La recherche a mis en évidence l’impact d’altérations métaboliques et bioénergétiques notamment provoquées par des altérations de la fonction mitochondriale et des voies de signalisation de l’insuline. Des associations inverses ont été retrouvées entre l’IMC et l’altération du métabolisme du cortex préfrontal. Or, l’hypométabolisme dans les régions pariétales, temporales et frontales ont été impliquées dans les démences de type Alzheimer.

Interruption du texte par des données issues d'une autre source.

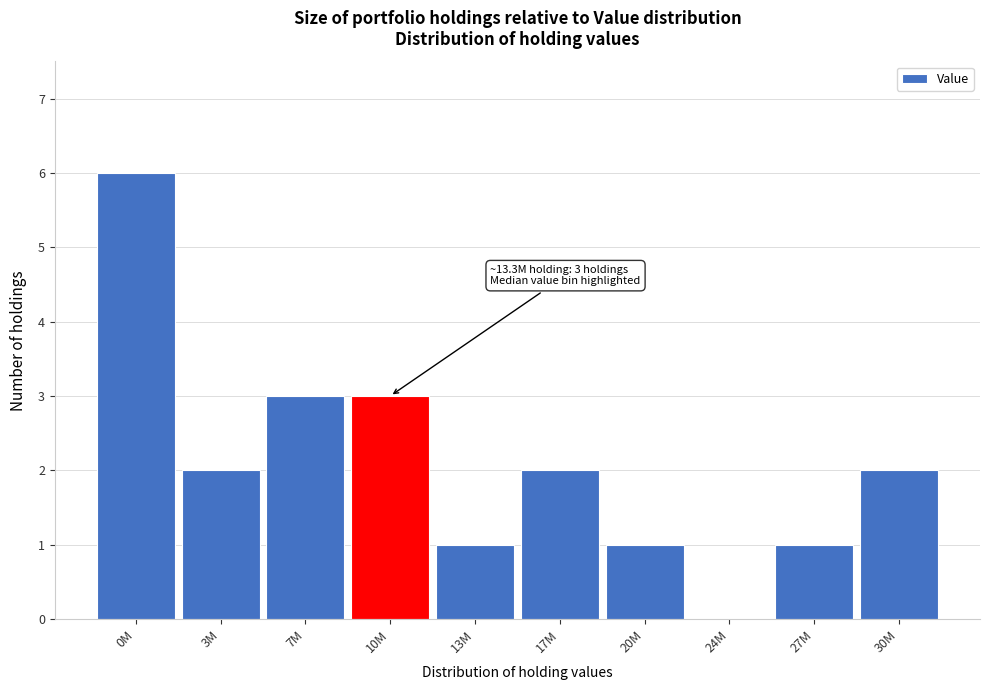

Reading right to left, what are all the values shown in this chart?

30M=2	27M=1	24M=0	20M=1	17M=2	13M=1	10M=3	7M=3	3M=2	0M=6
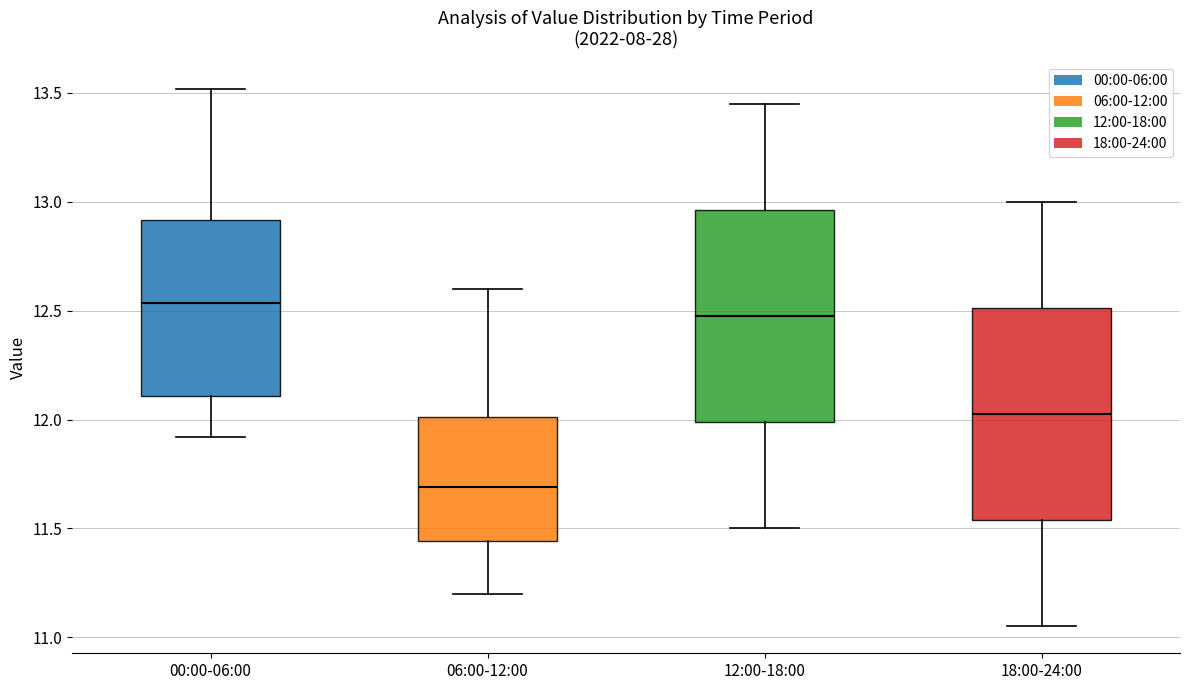

Which box's median line is the highest?

00:00-06:00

La résistance à l’insuline elle-même pourrait être liée à la réduction de la consommation en glucose au niveau cortical et aux troubles cognitifs. Il reste cependant difficile de savoir si les altérations mitochondriales constituent l’origine du problème ou si elles ne sont qu’une conséquence des perturbations du métabolisme du glucose, de la résistance à l’insuline ou d’un défaut de sécrétion de celle-ci. Les données impliquant les mitochondries sont parfois contradictoires laissant supposer que tout n’est pas résolu, en effet, tous les sujets DT2 ne semblent pas avoir un déclin de la fonction mitochondriale.  Certains chercheurs suggèrent cependant que les mitochondries pourraient être une cible thérapeutique pour atténuer les conséquences de la résistance à l’insuline et la progression vers un DT2.

Contrairement à ce qui a longtemps été suggéré, les activités de l’insuline ne se cantonneraient pas au niveau périphérique. Il est fréquent de retrouver une sensibilité cérébrale réduite à l’insuline chez les sujets qui présentent une résistance périphérique à l’insuline.

Enfin, il semblerait que l’impact délétère de l’obésité et du DT2 sur la santé cérébrale et la fonction cognitive puisse être amélioré par la restauration des voies métaboliques cérébrales notamment par l’activité physique et par le changement des habitudes alimentaires.